-------- Source records

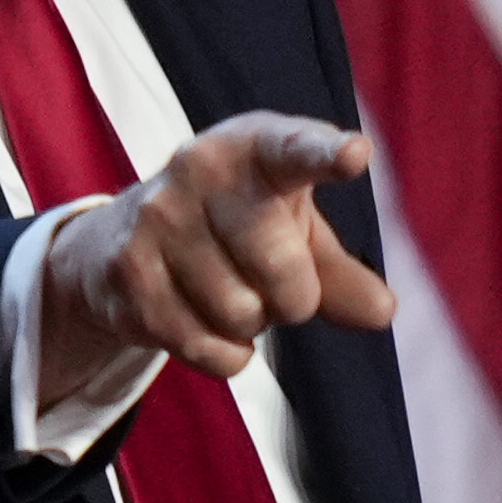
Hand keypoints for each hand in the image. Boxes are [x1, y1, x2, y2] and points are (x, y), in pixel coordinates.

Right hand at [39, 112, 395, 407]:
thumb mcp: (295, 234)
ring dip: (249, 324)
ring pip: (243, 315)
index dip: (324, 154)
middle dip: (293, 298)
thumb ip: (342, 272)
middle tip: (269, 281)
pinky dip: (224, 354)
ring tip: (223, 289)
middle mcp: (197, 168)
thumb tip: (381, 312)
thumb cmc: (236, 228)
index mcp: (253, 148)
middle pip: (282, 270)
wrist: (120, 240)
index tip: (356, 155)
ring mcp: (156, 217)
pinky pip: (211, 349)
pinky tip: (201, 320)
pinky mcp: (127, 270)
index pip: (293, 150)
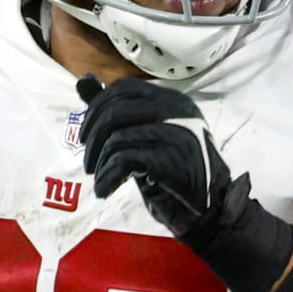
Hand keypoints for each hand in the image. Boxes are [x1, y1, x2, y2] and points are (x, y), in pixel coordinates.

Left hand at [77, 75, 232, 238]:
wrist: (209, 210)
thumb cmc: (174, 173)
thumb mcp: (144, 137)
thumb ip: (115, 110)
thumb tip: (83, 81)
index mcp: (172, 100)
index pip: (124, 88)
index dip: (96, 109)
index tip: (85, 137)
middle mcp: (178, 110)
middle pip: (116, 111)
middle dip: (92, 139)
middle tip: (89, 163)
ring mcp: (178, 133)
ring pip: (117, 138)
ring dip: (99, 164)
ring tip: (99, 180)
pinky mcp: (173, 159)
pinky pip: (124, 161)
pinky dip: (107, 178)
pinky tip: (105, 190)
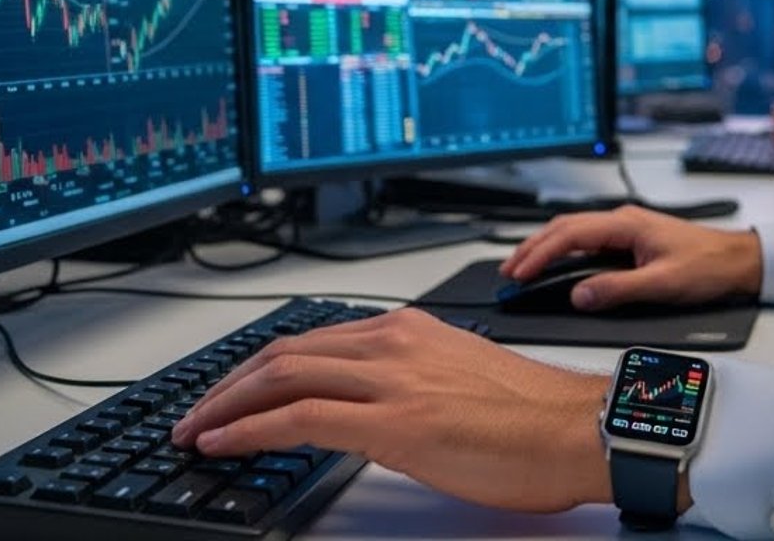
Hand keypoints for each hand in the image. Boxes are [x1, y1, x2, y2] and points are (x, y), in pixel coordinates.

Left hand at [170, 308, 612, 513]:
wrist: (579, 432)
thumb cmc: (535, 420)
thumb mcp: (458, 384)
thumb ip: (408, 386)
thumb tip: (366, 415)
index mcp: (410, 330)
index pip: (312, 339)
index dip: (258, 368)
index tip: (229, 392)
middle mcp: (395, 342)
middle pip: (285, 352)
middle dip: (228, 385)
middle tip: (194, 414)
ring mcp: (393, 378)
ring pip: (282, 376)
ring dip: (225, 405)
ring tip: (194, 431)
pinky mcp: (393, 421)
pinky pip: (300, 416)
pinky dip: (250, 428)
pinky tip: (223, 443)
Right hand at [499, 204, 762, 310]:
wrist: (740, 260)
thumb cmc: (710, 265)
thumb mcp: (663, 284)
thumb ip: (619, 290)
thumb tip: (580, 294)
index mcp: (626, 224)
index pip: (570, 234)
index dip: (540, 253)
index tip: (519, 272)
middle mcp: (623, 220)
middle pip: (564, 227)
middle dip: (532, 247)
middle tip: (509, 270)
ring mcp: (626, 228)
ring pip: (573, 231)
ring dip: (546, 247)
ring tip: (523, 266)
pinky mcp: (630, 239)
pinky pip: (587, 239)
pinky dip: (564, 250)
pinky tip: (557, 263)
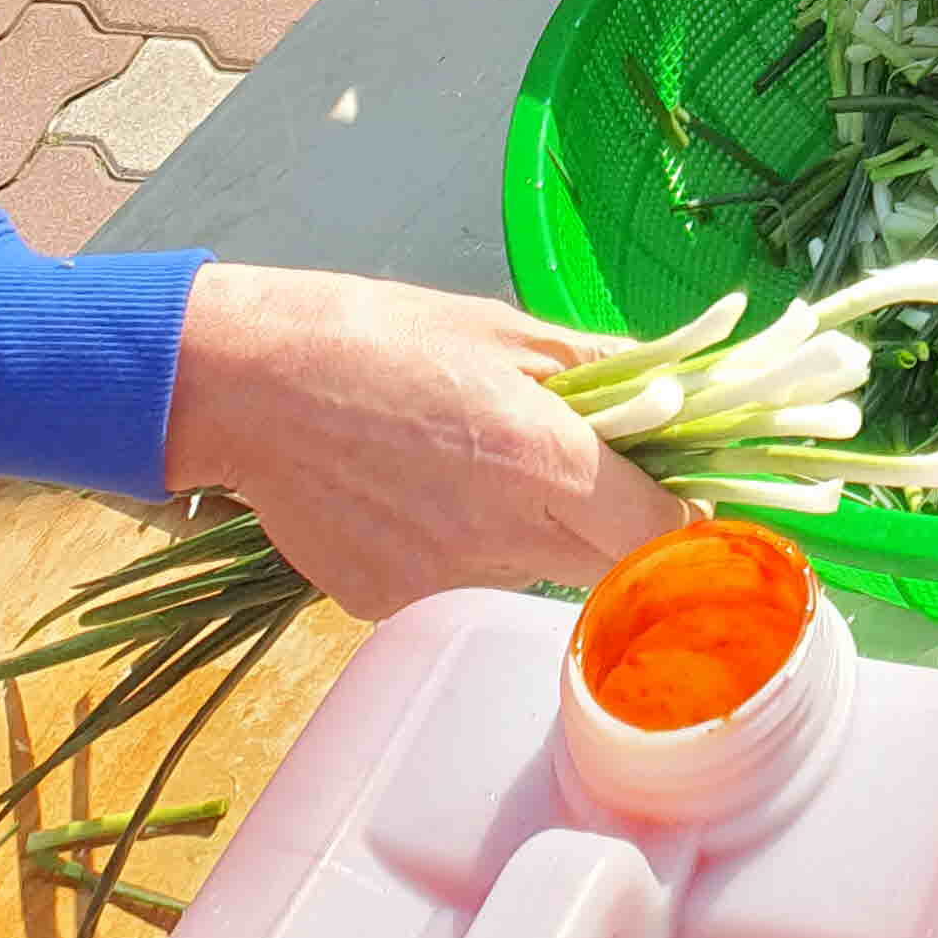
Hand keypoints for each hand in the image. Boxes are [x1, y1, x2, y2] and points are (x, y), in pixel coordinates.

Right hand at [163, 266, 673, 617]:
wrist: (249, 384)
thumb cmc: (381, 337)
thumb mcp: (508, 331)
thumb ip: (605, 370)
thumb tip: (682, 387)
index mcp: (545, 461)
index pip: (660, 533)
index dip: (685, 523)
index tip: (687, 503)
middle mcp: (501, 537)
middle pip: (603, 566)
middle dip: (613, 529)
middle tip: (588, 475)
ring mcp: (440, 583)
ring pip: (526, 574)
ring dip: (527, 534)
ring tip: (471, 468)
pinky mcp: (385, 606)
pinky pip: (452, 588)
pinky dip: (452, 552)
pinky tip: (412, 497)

----------------

■ **Task description**:
A line belongs in the answer if it contains the word "Right"; copy every such line from the data above.

■ **Response**:
Right hand at [39, 112, 395, 407]:
Right hand at [499, 204, 762, 310]:
Right hand at [163, 266, 673, 617]:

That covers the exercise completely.